The doors of the lift slid open and I found Frau B sitting in her wheelchair, waiting.
Heaviness hung in the air. It was a bad day for me to be late.
“I’ve been so sad this past while,” she said when we were back in her room. “I couldn’t hold back the tears.”
We looked out the window at the tree. Its stark crown stood out against the grey sky. A gust of wind swept a handful of orange leaves off its lower branches. We watched them swirl to the ground.
“The weather doesn’t help,” she said.
We’d arranged to clear out the wardrobe, a task I was not looking forward to. Frau B is a back-seat tidier.
“No Katechen!” she will say as I stand haplessly before the wardrobe. “Hang it up so the zip faces left!”
“No!” she exclaims when I do what I’m told. “Put it over there with the blouses.”
We got the job done, and by the time I’d closed the wardrobe door, Frau B’s sadness had morphed to anger.
I found out when I tried to convince her that a sticker might be the solution to an ongoing problem she’s been having with her television.
Frau B’s fingers are crooked and hook-like so she often ends up pressing the wrong button on her remote control.

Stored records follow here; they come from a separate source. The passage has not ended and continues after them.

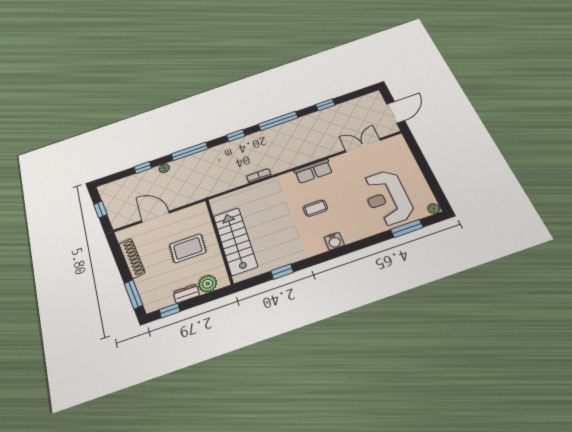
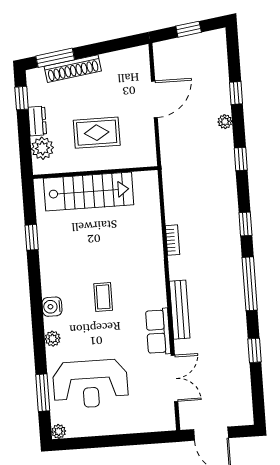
window: (190, 151) -> (241, 159), width x0.46
bench: (310, 157) -> (180, 310), added
row of seats: (313, 171) -> (158, 331), moved
reception desk: (387, 198) -> (90, 384), turned 180
plant: (360, 234) -> (53, 339), added
rug: (188, 248) -> (97, 133), turned 90
shoe rack: (132, 258) -> (73, 69), moved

This results in a maddening situation where she cannot remove the teletext from the screen.
My suggested solution, as with all uncooperative technology, is to turn the offending device off and on again.
But there’s little point if you don’t know where the on button is. So I’d brought along some luminous stickers I thought could be used to mark the right button.
Frau B was having none of it.
“That’s not the on button,” she insisted when I showed her. “It’s somewhere down here.”
I politely persevered.
“NO Katechen!” she snapped. “That’s NOT where it is!”
I put the stickers away.
“You meant well,” she said.
I reached for the book and we continued the story about Rosa Luxembourg, which had captivated Frau B last week.
I was a few sentences in when she asked me to stop. “Let’s just chat instead,” she said.
“Sure.”
Frau B’s sadness-turned anger had morphed into remorse.
“You’re my one and only, Katechen” she said. “You really have no idea where I’d be without you….”
Her eyes were glistening and her gaze reached far beyond me.
“And me without you!” I said, with that false kind of brightness that stops you from welling up.
“And I was so snappy with you!” she said.
“Nonsense!”
“My mother always said I would find someone to take care of me in old age,” she said. “And then you came along.”
“You see, mothers are always right!” I said, and made her laugh.
We sat there for a while, looking at the falling leaves, safe in the knowledge that this kind of melancholy too would lift.